_Instructions to follow_
In the listing below, identify each line with the word "paper" and return those lines.
[Start of section]
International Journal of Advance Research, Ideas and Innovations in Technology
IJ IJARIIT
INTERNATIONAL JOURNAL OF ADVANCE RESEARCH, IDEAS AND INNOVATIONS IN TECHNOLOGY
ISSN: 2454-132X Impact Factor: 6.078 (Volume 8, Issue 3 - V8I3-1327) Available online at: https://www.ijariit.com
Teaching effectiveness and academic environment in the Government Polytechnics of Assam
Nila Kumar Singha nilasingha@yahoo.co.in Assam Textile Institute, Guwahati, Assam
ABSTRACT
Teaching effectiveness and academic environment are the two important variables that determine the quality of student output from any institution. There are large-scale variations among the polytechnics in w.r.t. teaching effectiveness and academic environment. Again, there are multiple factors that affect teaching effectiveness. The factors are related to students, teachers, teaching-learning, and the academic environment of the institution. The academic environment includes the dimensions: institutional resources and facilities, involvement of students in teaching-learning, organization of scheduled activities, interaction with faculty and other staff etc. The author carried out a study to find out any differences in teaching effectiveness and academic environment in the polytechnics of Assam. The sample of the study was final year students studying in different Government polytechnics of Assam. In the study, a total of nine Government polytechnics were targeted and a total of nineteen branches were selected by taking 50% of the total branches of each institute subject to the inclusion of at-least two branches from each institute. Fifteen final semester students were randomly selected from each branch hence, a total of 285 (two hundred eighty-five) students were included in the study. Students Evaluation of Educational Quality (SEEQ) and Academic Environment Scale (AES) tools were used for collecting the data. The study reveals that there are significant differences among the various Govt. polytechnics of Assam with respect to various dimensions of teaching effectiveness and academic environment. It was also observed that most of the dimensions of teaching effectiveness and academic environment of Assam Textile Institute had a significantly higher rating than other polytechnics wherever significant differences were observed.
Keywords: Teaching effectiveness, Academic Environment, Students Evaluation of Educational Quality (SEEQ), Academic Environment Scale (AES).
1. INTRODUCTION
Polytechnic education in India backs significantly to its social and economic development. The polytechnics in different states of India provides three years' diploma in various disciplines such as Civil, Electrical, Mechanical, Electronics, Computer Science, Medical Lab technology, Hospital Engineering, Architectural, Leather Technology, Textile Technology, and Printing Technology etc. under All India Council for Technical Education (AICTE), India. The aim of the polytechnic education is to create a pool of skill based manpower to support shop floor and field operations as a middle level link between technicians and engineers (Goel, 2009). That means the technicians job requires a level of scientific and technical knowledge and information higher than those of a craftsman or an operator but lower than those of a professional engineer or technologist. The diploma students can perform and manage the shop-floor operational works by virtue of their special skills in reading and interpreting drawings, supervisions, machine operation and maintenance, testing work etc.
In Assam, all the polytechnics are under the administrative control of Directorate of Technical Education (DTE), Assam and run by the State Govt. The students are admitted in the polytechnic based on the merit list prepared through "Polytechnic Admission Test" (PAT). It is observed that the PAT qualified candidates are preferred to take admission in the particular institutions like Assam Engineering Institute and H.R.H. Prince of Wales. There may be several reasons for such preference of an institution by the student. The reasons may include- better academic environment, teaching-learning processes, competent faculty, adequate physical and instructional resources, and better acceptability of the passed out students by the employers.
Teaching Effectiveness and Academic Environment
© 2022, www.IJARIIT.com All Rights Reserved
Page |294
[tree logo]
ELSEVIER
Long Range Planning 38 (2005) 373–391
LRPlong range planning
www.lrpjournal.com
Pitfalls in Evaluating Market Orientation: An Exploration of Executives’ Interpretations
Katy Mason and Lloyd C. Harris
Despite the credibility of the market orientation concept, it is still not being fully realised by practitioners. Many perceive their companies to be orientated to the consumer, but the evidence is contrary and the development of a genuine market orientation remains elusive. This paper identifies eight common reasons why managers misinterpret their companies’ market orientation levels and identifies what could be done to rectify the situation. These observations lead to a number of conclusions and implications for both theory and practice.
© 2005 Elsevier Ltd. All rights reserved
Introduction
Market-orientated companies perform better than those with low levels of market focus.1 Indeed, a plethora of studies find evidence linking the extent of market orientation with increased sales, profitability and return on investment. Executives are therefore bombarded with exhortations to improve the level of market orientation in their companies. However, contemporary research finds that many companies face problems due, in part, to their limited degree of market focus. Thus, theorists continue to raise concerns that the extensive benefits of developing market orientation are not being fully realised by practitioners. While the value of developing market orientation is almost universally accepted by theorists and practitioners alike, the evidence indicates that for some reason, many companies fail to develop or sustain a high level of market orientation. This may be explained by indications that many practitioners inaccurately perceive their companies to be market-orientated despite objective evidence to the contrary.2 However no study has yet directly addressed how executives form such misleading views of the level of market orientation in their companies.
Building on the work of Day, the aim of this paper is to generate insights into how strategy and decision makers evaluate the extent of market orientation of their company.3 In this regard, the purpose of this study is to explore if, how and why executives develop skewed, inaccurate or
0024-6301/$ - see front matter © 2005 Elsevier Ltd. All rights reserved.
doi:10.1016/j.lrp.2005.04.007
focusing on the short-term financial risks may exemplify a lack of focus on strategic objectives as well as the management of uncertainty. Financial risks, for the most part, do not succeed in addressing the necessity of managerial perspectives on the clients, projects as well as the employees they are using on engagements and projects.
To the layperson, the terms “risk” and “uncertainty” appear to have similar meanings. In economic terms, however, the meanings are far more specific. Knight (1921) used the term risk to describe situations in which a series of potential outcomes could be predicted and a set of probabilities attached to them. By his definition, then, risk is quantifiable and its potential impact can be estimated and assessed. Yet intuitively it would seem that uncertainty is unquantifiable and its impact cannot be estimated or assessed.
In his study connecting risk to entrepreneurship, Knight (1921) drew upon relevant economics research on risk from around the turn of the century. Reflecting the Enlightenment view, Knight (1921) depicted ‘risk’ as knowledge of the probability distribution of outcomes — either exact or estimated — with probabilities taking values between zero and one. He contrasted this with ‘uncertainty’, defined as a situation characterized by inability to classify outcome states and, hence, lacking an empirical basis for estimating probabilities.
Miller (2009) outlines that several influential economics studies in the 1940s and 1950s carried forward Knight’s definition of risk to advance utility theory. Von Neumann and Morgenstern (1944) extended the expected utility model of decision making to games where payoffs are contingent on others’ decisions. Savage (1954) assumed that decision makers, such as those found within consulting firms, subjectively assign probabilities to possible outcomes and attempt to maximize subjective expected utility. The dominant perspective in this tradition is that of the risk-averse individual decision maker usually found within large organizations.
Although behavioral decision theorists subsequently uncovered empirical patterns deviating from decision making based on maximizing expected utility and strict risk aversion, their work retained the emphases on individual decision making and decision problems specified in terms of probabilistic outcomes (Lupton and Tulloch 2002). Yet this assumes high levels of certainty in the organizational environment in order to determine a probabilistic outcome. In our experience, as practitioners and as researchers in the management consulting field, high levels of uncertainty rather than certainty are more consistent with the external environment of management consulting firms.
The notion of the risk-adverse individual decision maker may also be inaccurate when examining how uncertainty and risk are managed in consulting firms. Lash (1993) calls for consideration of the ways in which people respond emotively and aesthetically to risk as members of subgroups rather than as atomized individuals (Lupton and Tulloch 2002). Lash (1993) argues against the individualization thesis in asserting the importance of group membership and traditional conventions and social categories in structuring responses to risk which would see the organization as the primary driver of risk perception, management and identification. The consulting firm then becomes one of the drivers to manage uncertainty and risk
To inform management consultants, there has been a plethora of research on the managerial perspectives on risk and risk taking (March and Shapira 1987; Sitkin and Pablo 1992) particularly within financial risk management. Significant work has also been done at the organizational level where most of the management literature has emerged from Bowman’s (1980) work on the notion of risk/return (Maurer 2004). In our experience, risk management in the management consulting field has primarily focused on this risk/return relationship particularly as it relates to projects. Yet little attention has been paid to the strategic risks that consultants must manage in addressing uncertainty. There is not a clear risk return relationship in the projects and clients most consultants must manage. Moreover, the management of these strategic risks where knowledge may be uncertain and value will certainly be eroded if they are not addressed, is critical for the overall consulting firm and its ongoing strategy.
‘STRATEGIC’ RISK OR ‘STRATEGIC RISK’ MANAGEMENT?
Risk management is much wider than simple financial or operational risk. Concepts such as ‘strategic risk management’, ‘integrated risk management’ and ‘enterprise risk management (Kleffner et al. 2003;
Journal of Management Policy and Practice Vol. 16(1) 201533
[End of section]
_Expected answer_
Despite the credibility of the market orientation concept, it is still not being fully realised by practitioners. Many perceive their companies to be orientated to the consumer, but the evidence is contrary and the development of a genuine market orientation remains elusive. This paper identifies eight common reasons why managers misinterpret their companies’ market orientation levels and identifies what could be done to rectify the situation. These observations lead to a number of conclusions and implications for both theory and practice.
Building on the work of Day, the aim of this paper is to generate insights into how strategy and decision makers evaluate the extent of market orientation of their company.3 In this regard, the purpose of this study is to explore if, how and why executives develop skewed, inaccurate or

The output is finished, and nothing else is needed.